La spoliation d’œuvres d’art par le régime nazi a longtemps été un sujet tabou, surtout au sein du secteur muséal. De nombreux musées européens et nord-américains ont enrichi leurs collections avec des tableaux et sculptures à la provenance douteuse. Une situation à laquelle certains d’entre eux espèrent remédier.
Le Kunsthaus de Zurich en fait partie. L’établissement d’art suisse a récemment annoncé qu’il adoptera une nouvelle stratégie de recherche de provenance pour sa collection. "Notre objectif premier doit toujours être de vérifier de manière professionnelle l’origine de nos œuvres et de rendre possibles des solutions justes et équitables quand il existe des indices étayés que des biens culturels ont été confisqués dans le cadre des persécutions nazies", a expliqué Philipp M. Hildebrand, président de la Zürcher Kunstgesellschaft, dans un communiqué.
Dans cette optique, le Kunsthaus a annoncé qu’il collaborera avec une commission indépendante composée d’experts internationaux pour déterminer si des œuvres peuvent être considérées comme des biens culturels confisqués dans le cadre des persécutions nazies. Le musée a déclaré qu’il soumettra prioritairement sa propre collection à cette nouvelle stratégie en matière de recherche de provenance, ainsi que ses futures acquisitions.
Cet examen approfondi s’intéressera tout particulièrement aux œuvres créées avant 1945 et ayant changé de mains pendant les années où le régime nazi était au pouvoir en Allemagne et d’autres régions européennes (1933-1945). "Nous avons conscience du fait qu’il s’agit d’un processus complexe et de longue haleine: chaque œuvre concernée a sa propre histoire, qui fait d’elle un cas particulier", a souligné M. Hildebrand.
La preuve avec la collection de tableaux d’Emil Bührle.
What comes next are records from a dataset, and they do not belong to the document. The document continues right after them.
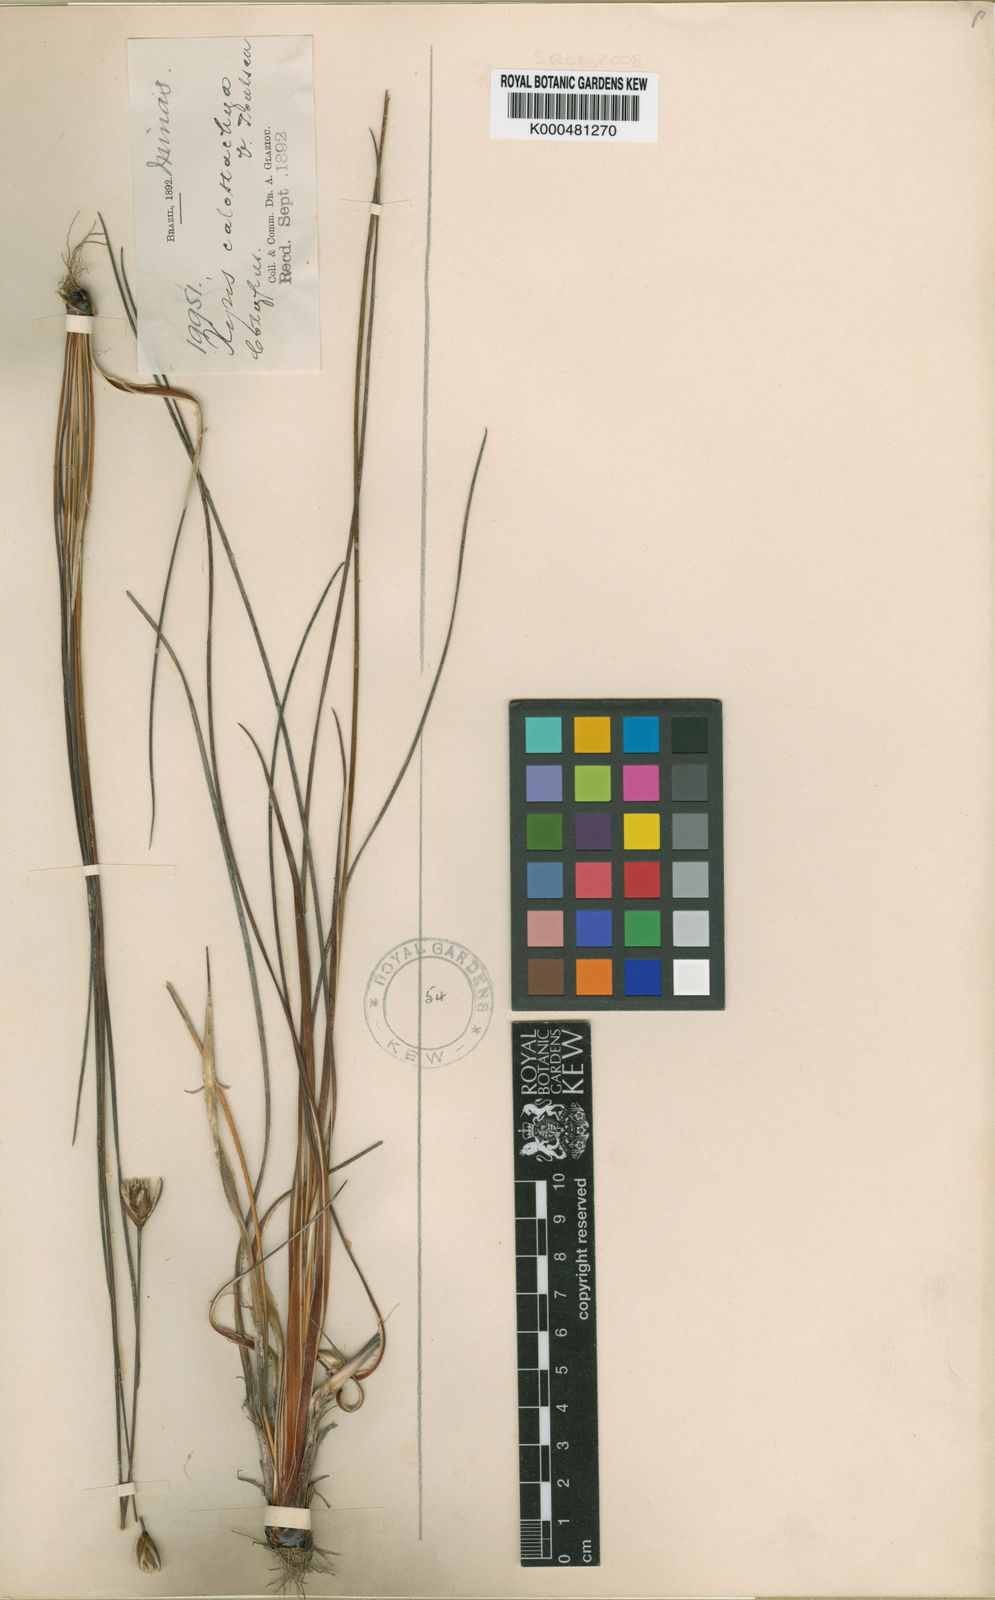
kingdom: Plantae
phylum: Tracheophyta
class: Liliopsida
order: Poales
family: Xyridaceae
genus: Xyris
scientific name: Xyris calostachys
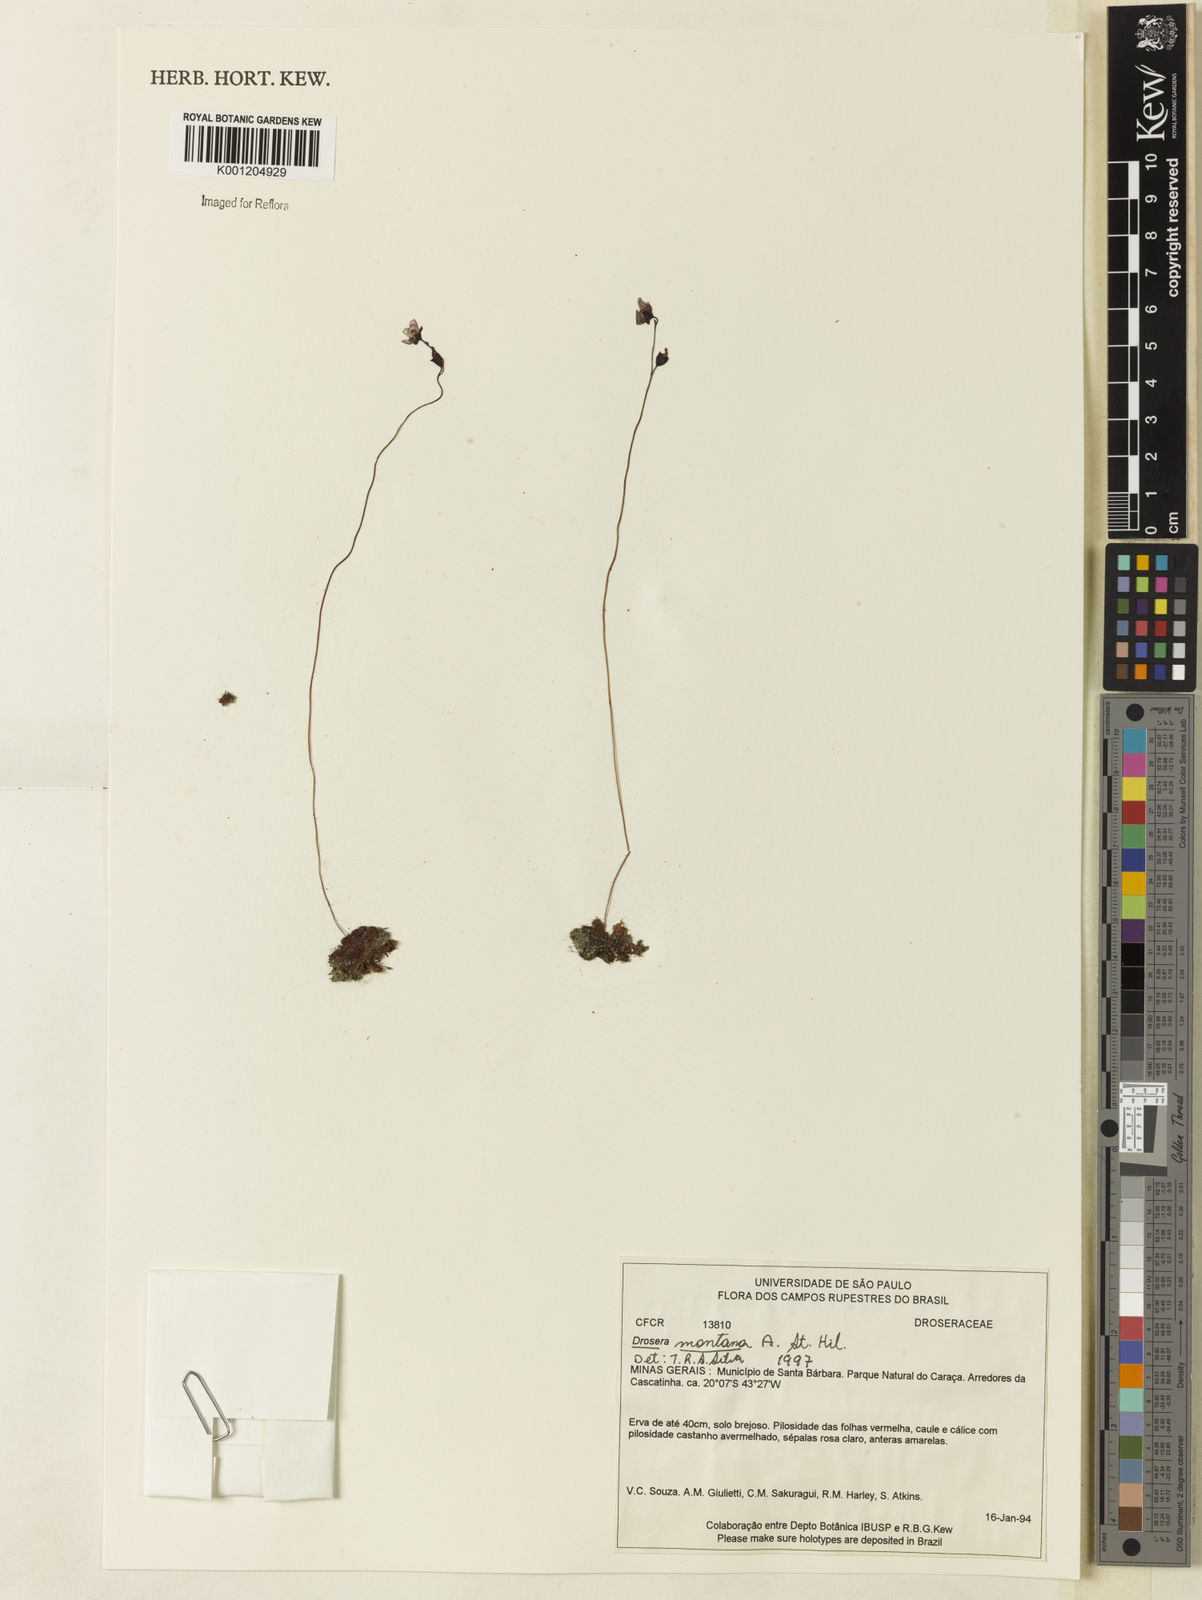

Elle est abritée dans le nouveau bâtiment du Kunsthaus, imaginé par l’architecte vedette britannique David Chipperfield, depuis 2021. À l’époque, le musée zurichois avait promis un "véritable accompagnement didactique" pour mettre en lumière la provenance douteuse et le contexte historique qui entoure cette collection d’art français centrée sur les impressionnistes. Celle-ci a été acquise par Emil Bührle, un fabricant d’armes contesté dont la fortune provient de ventes d’armes à l’Allemagne nazie durant la Seconde Guerre mondiale. Il a également profité de ses liens privilégiés avec le régime hitlérien pour acquérir plusieurs chefs-d’œuvre de la peinture ayant appartenu à des collectionneurs ou des marchands d’art juifs. La présence de ces œuvres d’art sur les murs du Kunsthaus a été qualifiée "d’affront" aux victimes des pillages nazis par un panel indépendant d’historiens, selon le site Swissinfo.